A cautionary note was introduced by the famed director Sir Tyrone Guthrie who said "the only way to learn how to direct a play, is ... to get a group of actors simple enough to allow you to let you direct them, and direct".
A number of seminal works on directing and directors include Toby Cole and Helen Krich's 1972 Directors on Directing: A Sourcebook of the Modern Theatre, Edward Braun's 1982 book The Director and the Stage: From Naturalism to Growtowski and Will's The Director in a Changing Theatre (1976).
Because of the relatively late emergence of theatre directing as a performing arts profession when compared with for instance acting or musicianship, a rise of professional vocational training programmes in directing can be seen mostly in the second half of the 20th century. Most European countries nowadays know some form of professional directing training, usually at drama schools or conservatoires, or at universities. In Britain, the tradition that theatre directors emerge from degree courses (usually in English literature) at the Oxbridge universities has meant that for a long time, professional vocational training did not take place at drama schools or performing arts colleges, although an increase in training programmes for theatre directors can be witnessed since the 1970s and 1980s. In American universities, the seminal directing program at the Yale School of Drama produced a number of pioneering directors with D.F.A. (Doctor of Fine Arts) and M.F.A. degrees in Drama (rather than English) who contributed to the expansion of professional resident theaters in the 1960s and 1970s. In the early days such programmes typically led to the staging of one major thesis production in the third (final) year. At the University of California, Irvine, Keith Fowler (a Yale D.F.A. and ex-producer of two LORT companies) led for many years a graduate programme based on the premise that directors are autodidacts who need as many opportunities to direct as possible. Under Fowler, graduate student directors would stage between five and ten productions during their three-year residencies, with each production receiving detailed critiques.
As with many other professions in the performing arts, theatre directors would often learn their skills "on the job"; to this purpose, theatres often employ trainee assistant directors or have in-house education schemes to train young theatre directors.

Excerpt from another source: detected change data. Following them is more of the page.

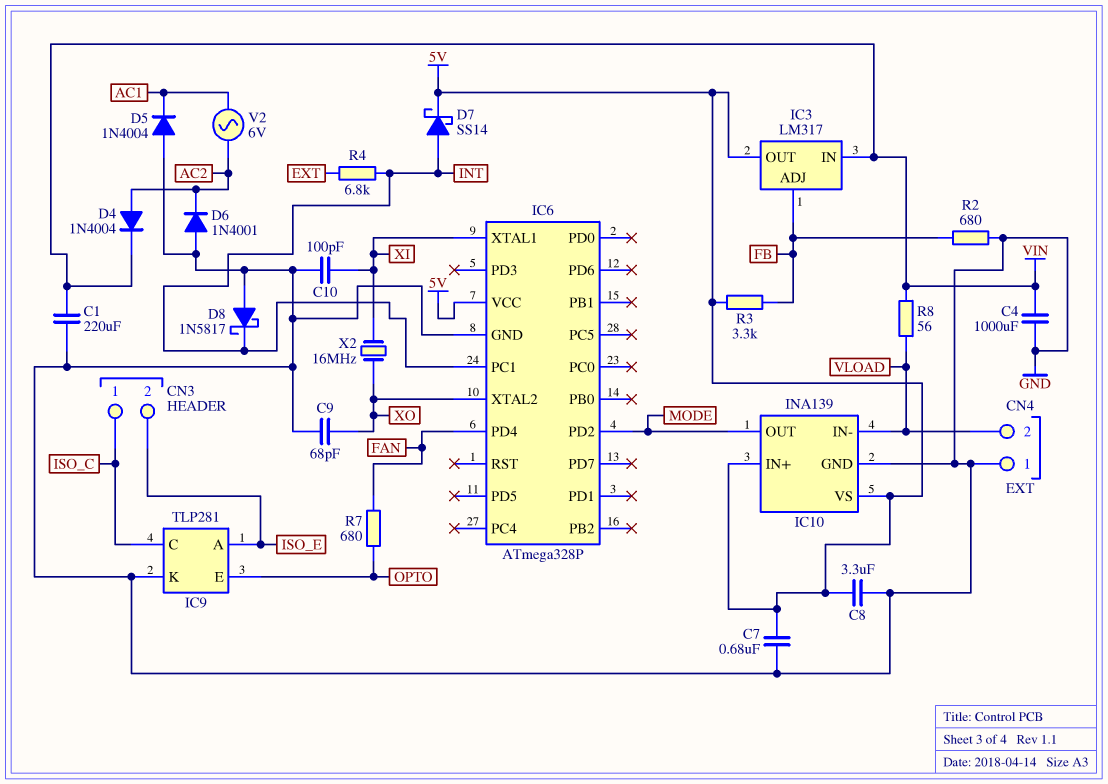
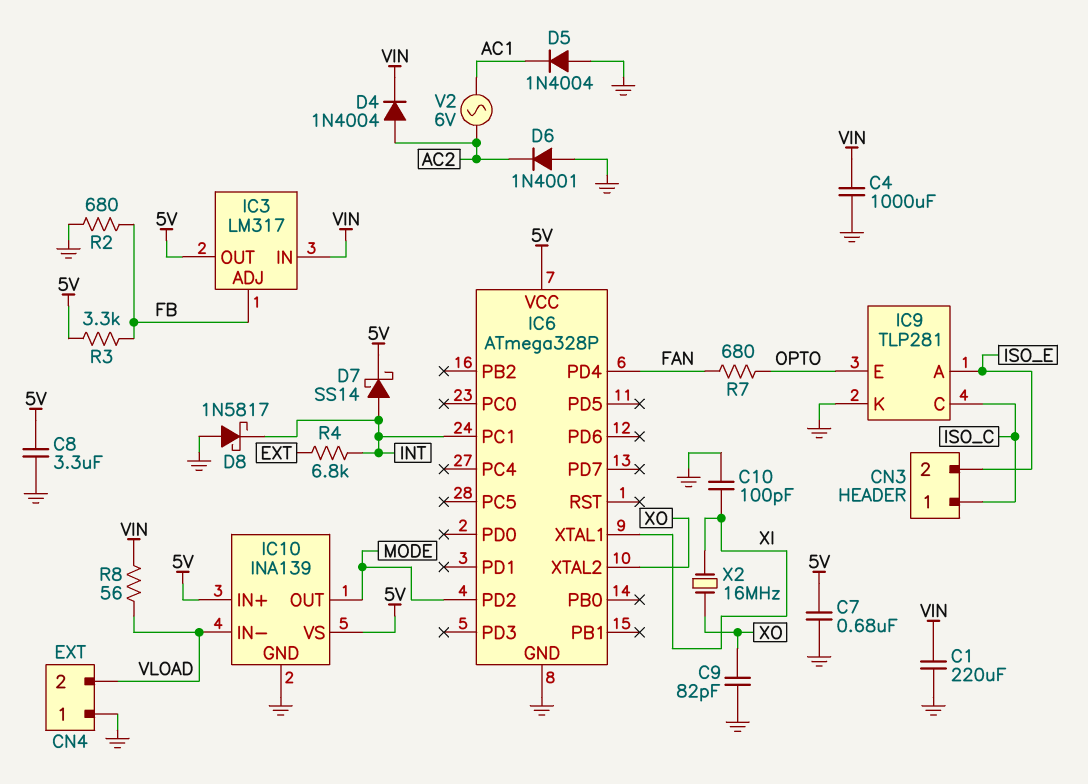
C9: 68pF (GND, XO) -> 82pF (GND, XO)

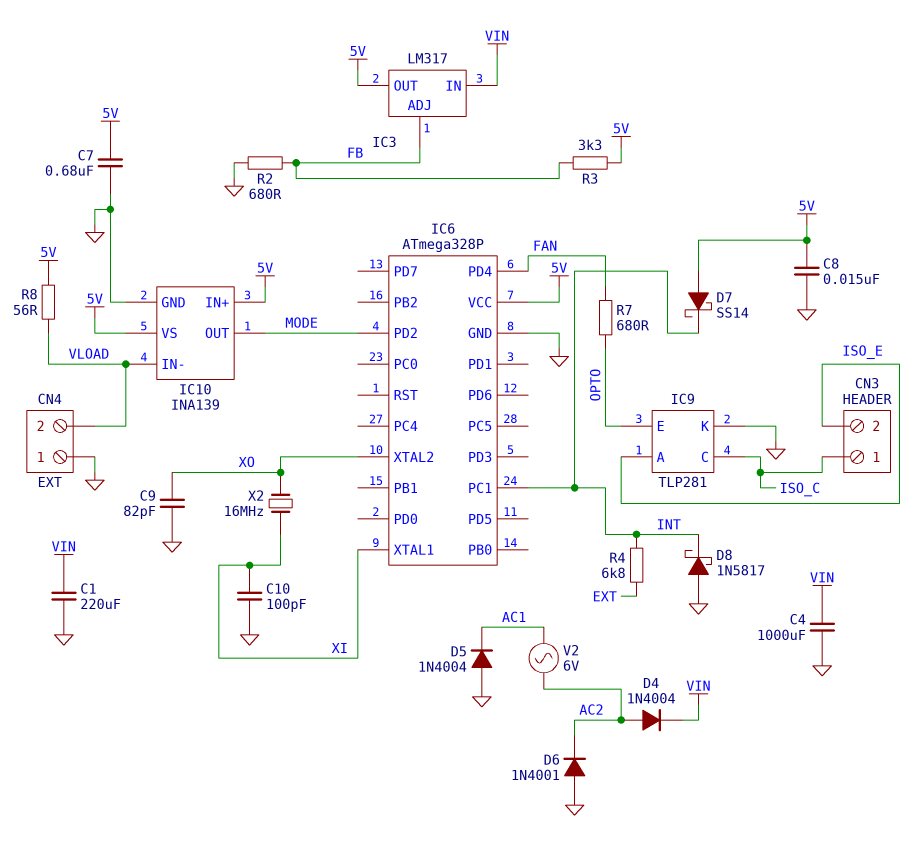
C8: 3.3uF (5V, GND) -> 15nF (5V, GND)
D7: schottky SS14 (A INT, K 5V) -> schottky SS14 (A 5V, K INT)
R8: 56 (VIN, VLOAD) -> 56 (5V, VLOAD)

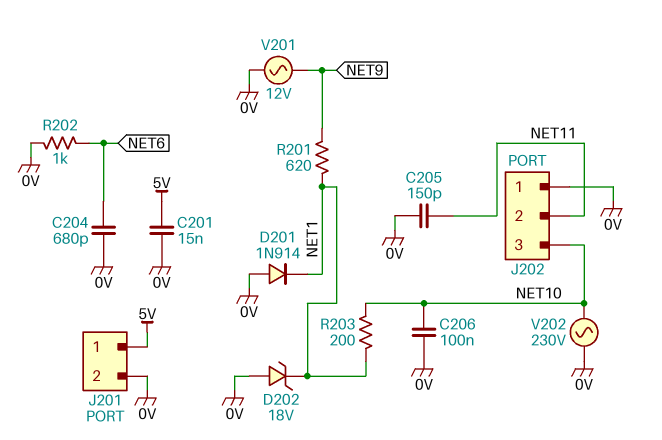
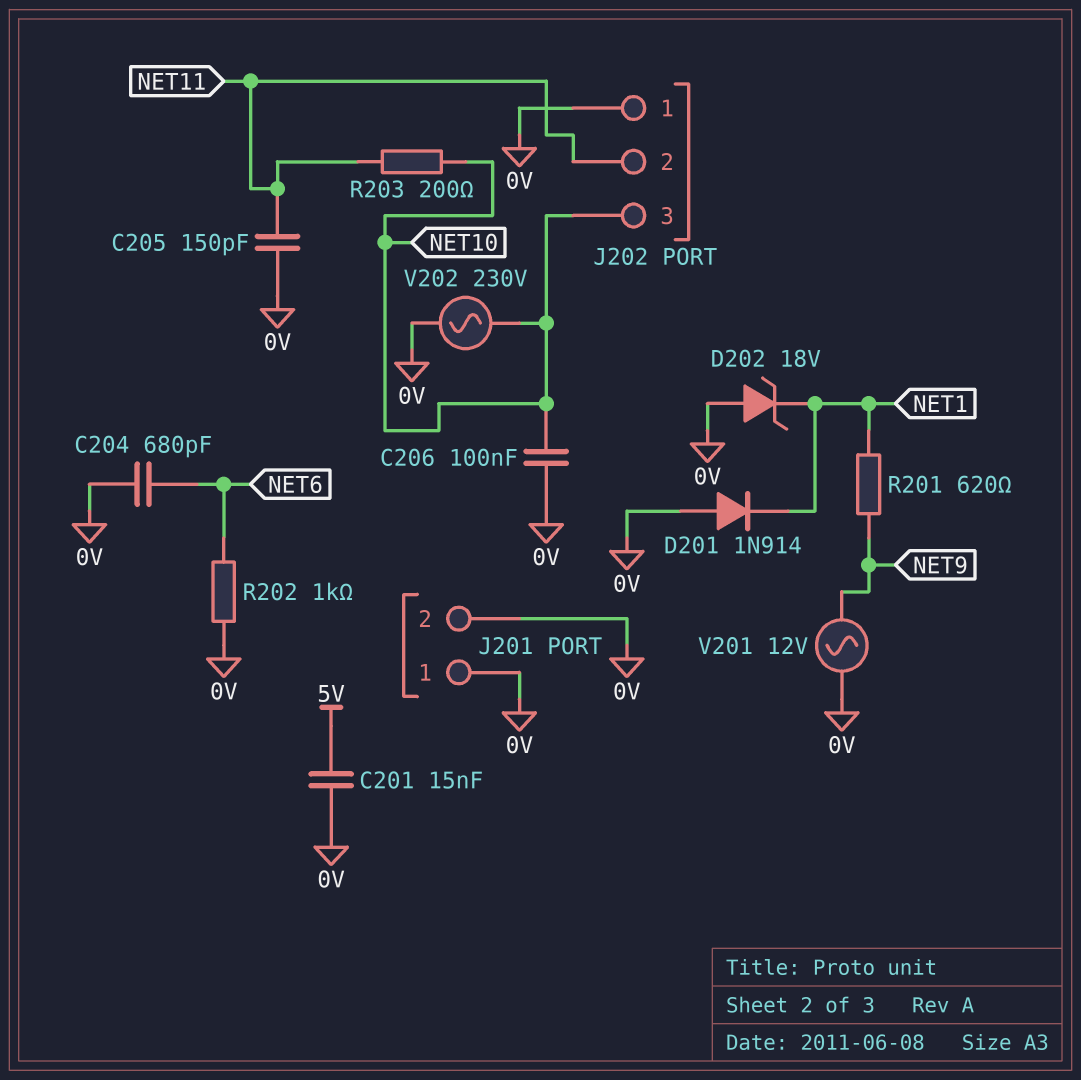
J201 pin 1: 5V -> 0V
R203: 200 (NET1, NET10) -> 200 (NET10, NET11)

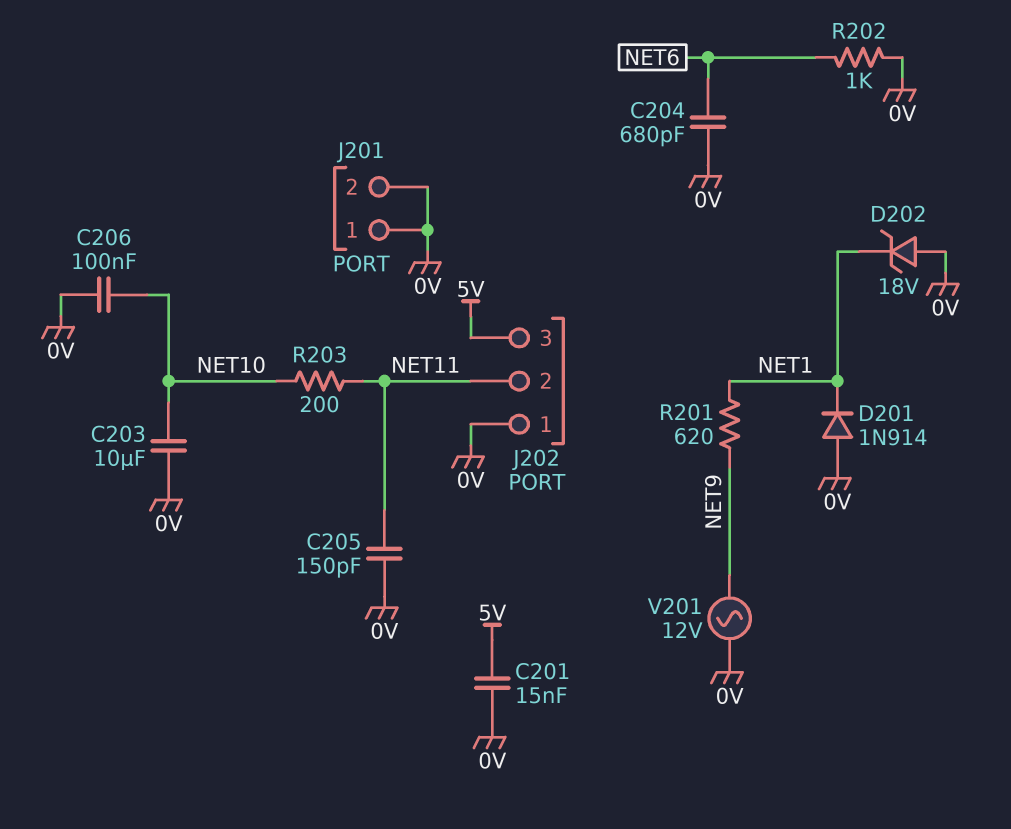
C203: none -> 10uF (0V, NET10)
J202 pin 3: NET10 -> 5V
V202: AC 230V (0V, NET10) -> none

Examples are the Royal National Theatre in London, which frequently organizes short directing courses, or the Orange Tree Theatre and the Donmar Warehouse on London's West End, which both employ resident assistant directors on a one-year basis for training purposes.
Directing is an artform that has grown with the development of theatre theory and theatre practice. With the emergence of new trends in theatre, so too have directors adopted new methodologies and engaged in new practices.Interpretation of the drama, by the late twentieth century, had become central to the director's work. Relativism and psychoanalytic theory influenced the work of innovative directors such as Peter Brook, Ingmar Bergman, Peter Stein, and George Strehler. 
Once a show has opened (premiered before a regular audience), theatre directors are generally considered to have fulfilled their function. From that point forward the stage manager is left in charge of all essential concerns.